Raw data
---*---

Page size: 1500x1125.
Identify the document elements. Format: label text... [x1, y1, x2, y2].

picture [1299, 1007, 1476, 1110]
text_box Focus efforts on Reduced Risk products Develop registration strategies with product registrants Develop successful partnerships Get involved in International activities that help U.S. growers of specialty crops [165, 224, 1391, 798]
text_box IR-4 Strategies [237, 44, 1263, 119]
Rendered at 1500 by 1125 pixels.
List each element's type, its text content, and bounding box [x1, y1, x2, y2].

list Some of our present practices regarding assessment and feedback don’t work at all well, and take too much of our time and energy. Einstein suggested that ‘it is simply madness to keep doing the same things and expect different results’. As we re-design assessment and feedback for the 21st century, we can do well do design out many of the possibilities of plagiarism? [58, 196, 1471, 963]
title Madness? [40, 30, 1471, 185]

---*---

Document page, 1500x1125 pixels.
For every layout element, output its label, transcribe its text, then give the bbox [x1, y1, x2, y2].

---*---

Above are the entries. Output exactly the lines beginning with the line that has "Page size: 1500x1125." and ending with the line that has "Rendered at 1500 by 1125 pixels.".

Page size: 1500x1125.
Identify the document elements. Format: label text... [x1, y1, x2, y2].

picture [1299, 1007, 1476, 1110]
text_box Focus efforts on Reduced Risk products Develop registration strategies with product registrants Develop successful partnerships Get involved in International activities that help U.S. growers of specialty crops [165, 224, 1391, 798]
text_box IR-4 Strategies [237, 44, 1263, 119]
Rendered at 1500 by 1125 pixels.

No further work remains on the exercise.